YELLOW JACKET – Sprouts from a volunteer crop of spring wheat in a field kept fallow during last year’s drought provided a reassuring sign earlier this month for Chris Neely.
“Last year, the only thing that would germinate was weeds, and there was hardly enough water for them,” said Neely, who farms some 1,200 acres with his father near Yellow Jacket.
This year’s heavy snowpack and generous spring precipitation have many farmers and ranchers in Southwest Colorado feeling more optimistic than last April, when they faced extreme drought.
Neely cautions that “it’s still early,” but he’s looking forward to getting three cuttings from alfalfa, which covers 80% of the fields his father and he have under cultivation.
Neely and other Dolores Project farmers are virtually assured a 100% allocation of irrigation water this year, a big change from last year, when the Dolores Water Conservancy District had to cut allocations to 70%.
The Dolores Project provides irrigation water for 28,000 acres of farmland in Montezuma and Dolores counties and for 7,700 acres of farmland for the Ute Mountain Ute Tribe.
Mike Preston, general manager of the Dolores Water Conservancy District, said the snowpack this year is among the fourth-largest ever recorded for the Dolores River Basin, while the 2017-18 snowpack was among the fourth smallest.
This season, water is expected to be so plentiful, Preston said, that the conservancy district will likely be able to create water pools, which allow farmers to purchase additional irrigation water above their allocations. An additional purchase of water will likely cost about $42 an acre foot, he said.
Preston said with good management, water is likely to be available through early October.

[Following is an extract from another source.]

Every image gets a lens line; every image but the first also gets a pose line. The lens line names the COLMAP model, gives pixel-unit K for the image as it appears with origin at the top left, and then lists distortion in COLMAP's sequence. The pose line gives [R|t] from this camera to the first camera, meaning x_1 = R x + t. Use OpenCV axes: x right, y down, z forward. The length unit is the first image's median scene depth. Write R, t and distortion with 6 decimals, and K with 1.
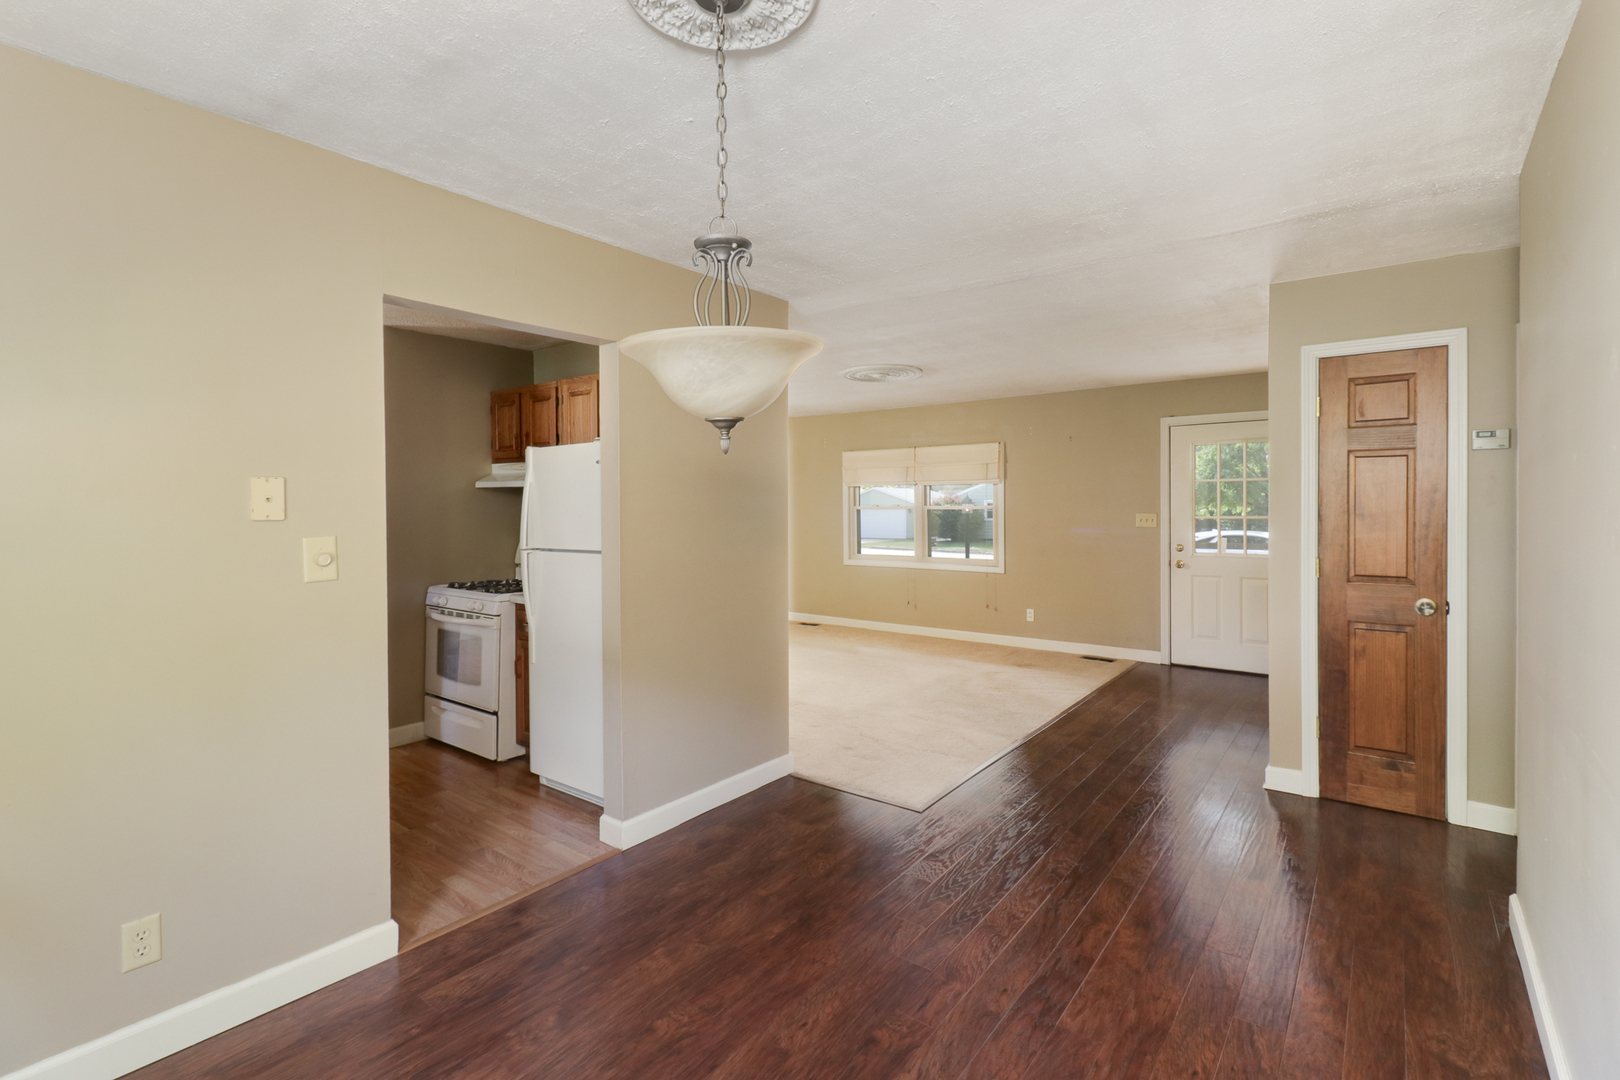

Beyond the deep snowpack, Tom Hooten, Montezuma County extension agent, said good spring rains have helped and will continue to be important for annual crops like beans and spring grains.
“Available moisture is directly related to yields,” he said. “The more yield from an acre, the more profitable you are for a set price,”
Full irrigation allotments are a relief for everyone who relies on water from McPhee Reservoir, which includes additional farmers served by the Montezuma Valley Irrigation Co., Hooten said.
“It’s good news for people – especially because everyone suffered last year. It should provide them with a buffer economically.”
Neely, like most farmers in the Dolores Project, focuses on the most profitable crop in the region – alfalfa.
Preston said alfalfa grown at high altitude is nutrient-rich compared with alfalfa from lower elevations and that has made hay from Colorado desirable to dairies in Texas, New Mexico and Arizona.
Colorado’s hot days and cool nights slow the growth of alfalfa, giving it more nutrients than grass grown at lower elevations, Neely said.
Bob Bragg, a farm management consultant in Cortez, said Montezuma County alfalfa producers received between $200 and $250 per ton of alfalfa or high-quality grass hay, which translates to between $1,020 to $1,275 per acre.
Pinto beans brought in about $20 per 100 pounds, generating about $245 per acre, he said.
Neely has begun using Teff grass in his hay crop rotation instead of wheat or oats. It allows him to use the same equipment he uses with his alfalfa, limiting expenses.
“Whether we have water or not, we try to keep costs down. We’re trying to make (farming) not just a lifestyle but a business, and make it profitable,” he said.
Neely does have one last concern for this year’s growing season:
“I wonder if it keeps raining and raining, whether we’ll ever get dry hay. It’s farming,” he said.